**Study text:**
━━━━━━━━━━

Drying this airy creation took only a couple of hours. Although I’m not thrilled with the similar color values of the dark gray and hunter green, I love the gradual colors changes.

chromatic-cowl-green

 

chromatic-cowl-neck

 

Curlers in Her Hair

June 8, 2015

For the past few months, I’ve been monogamous in my knitting, working on Michael’s sweater with the hope of finishing it by Memorial Day, when it’s still cool here in Massachusetts. The sweater is finished, but it’s not done. But that’s a story for another day….

In the aftermath of finishing/not-finishing, I’ve cast on two smaller projects, neither of which will have size issues.

Last fall, I bought a skein of Kidding Ewe by Done Roving Yarns at Bee’s in Bar Harbor, Maine. “Cherries Jubilee” is a yummy mix of reds, purples, and greens that will make a lovely cowl or, in this case, a wimple.

━━━━━━━━━━

**Data records:**
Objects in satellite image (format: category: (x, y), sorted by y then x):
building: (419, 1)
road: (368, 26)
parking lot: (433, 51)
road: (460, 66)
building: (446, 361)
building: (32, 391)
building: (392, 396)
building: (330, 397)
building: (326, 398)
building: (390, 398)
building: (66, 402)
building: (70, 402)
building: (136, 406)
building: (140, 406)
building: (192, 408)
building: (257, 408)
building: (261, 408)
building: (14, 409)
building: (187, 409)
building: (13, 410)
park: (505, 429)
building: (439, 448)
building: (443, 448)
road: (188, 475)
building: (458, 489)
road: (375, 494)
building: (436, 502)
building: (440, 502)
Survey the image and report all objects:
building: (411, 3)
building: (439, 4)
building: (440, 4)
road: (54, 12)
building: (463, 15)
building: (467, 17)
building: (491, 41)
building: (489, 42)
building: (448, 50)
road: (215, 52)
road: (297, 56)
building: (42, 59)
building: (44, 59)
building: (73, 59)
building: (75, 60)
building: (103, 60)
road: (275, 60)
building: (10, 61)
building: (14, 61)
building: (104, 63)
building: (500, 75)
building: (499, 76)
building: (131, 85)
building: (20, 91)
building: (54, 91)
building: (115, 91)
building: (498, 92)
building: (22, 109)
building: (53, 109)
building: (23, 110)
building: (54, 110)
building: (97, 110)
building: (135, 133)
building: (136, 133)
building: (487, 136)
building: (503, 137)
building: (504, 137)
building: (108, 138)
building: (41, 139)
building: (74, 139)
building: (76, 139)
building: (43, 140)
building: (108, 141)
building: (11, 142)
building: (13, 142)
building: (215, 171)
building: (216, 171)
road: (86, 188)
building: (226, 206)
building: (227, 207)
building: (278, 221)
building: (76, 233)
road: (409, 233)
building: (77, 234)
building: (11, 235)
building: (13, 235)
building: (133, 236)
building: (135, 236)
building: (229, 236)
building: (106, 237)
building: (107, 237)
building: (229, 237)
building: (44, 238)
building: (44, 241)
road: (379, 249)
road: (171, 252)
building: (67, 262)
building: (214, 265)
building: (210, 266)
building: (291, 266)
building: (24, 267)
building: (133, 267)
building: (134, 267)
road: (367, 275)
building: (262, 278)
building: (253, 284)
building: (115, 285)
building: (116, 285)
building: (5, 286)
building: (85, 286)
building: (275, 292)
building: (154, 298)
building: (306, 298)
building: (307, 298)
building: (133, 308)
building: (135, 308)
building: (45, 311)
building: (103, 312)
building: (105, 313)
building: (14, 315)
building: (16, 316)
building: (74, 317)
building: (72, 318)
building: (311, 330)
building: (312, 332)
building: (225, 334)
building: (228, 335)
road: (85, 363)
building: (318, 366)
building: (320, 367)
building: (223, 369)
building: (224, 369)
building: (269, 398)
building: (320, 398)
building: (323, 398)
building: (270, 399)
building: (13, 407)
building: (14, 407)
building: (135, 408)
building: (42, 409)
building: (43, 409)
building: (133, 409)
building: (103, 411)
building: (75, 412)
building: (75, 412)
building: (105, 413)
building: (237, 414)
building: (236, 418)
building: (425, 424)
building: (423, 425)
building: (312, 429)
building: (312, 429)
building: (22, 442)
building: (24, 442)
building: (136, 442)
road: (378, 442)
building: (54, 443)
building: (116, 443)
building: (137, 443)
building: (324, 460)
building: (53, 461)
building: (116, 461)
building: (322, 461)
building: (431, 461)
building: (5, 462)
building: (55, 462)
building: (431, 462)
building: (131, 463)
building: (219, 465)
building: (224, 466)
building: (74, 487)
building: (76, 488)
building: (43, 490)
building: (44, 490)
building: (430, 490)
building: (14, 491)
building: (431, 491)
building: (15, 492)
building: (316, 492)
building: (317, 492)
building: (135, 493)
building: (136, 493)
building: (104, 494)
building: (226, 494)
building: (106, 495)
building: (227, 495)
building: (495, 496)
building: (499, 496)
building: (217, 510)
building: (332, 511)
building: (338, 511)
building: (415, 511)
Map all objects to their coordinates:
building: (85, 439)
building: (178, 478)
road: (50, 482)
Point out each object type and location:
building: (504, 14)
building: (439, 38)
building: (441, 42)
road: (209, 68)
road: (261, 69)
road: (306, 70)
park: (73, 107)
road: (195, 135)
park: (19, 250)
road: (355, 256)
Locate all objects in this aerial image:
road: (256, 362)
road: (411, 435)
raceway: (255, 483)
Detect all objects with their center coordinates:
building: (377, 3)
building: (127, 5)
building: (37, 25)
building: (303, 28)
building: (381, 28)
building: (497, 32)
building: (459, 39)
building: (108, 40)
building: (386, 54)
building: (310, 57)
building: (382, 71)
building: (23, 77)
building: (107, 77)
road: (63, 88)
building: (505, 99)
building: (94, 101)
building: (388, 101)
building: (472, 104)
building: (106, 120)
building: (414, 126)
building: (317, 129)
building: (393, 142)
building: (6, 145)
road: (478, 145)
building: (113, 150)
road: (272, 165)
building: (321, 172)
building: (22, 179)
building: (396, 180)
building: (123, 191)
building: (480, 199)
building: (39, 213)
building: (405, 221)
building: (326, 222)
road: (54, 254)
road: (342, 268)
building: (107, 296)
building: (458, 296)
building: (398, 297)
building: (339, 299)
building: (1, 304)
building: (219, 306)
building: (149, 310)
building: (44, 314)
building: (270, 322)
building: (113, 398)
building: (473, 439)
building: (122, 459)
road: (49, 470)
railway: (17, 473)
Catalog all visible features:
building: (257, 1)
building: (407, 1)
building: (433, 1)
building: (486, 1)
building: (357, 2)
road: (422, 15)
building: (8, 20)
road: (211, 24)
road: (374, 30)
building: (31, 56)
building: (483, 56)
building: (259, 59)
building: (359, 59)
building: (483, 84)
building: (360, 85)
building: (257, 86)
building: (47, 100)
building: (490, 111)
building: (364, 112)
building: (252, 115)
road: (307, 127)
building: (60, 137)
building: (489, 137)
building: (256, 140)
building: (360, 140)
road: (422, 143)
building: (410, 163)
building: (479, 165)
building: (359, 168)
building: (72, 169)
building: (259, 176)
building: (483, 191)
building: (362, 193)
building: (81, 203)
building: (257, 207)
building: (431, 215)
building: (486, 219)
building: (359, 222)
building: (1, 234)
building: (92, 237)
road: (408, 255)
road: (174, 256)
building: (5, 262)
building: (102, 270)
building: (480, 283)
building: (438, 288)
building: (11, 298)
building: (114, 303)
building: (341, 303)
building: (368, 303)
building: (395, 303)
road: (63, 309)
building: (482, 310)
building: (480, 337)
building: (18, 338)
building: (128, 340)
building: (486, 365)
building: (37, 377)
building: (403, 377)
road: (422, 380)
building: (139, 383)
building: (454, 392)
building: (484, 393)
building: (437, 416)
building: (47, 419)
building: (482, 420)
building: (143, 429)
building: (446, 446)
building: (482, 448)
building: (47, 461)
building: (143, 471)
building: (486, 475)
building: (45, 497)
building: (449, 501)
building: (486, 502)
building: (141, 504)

━━━━━━━━━━

**Instructions:**
(a) Do these statements agree with the knitting blog text? Answer yes or no for each, quoting the words that decide it.
(i) The writer bought a skein of Kidding Ewe in Bar Harbor, Maine.
(ii) The writer hoped to finish Michael's sweater by Labor Day.
(iii) Drying the airy creation took several days.
(b) In the knitting blog text, which colors make up "Cherries Jubilee"?

**Per-task answers:**
(a)
(i) Yes: "Last fall, I bought a skein of Kidding Ewe by Done Roving Yarns at Bee’s in Bar Harbor, Maine."
(ii) No: "working on Michael’s sweater with the hope of finishing it by Memorial Day"
(iii) No: "Drying this airy creation took only a couple of hours."

(b) Reds, purples, and greens.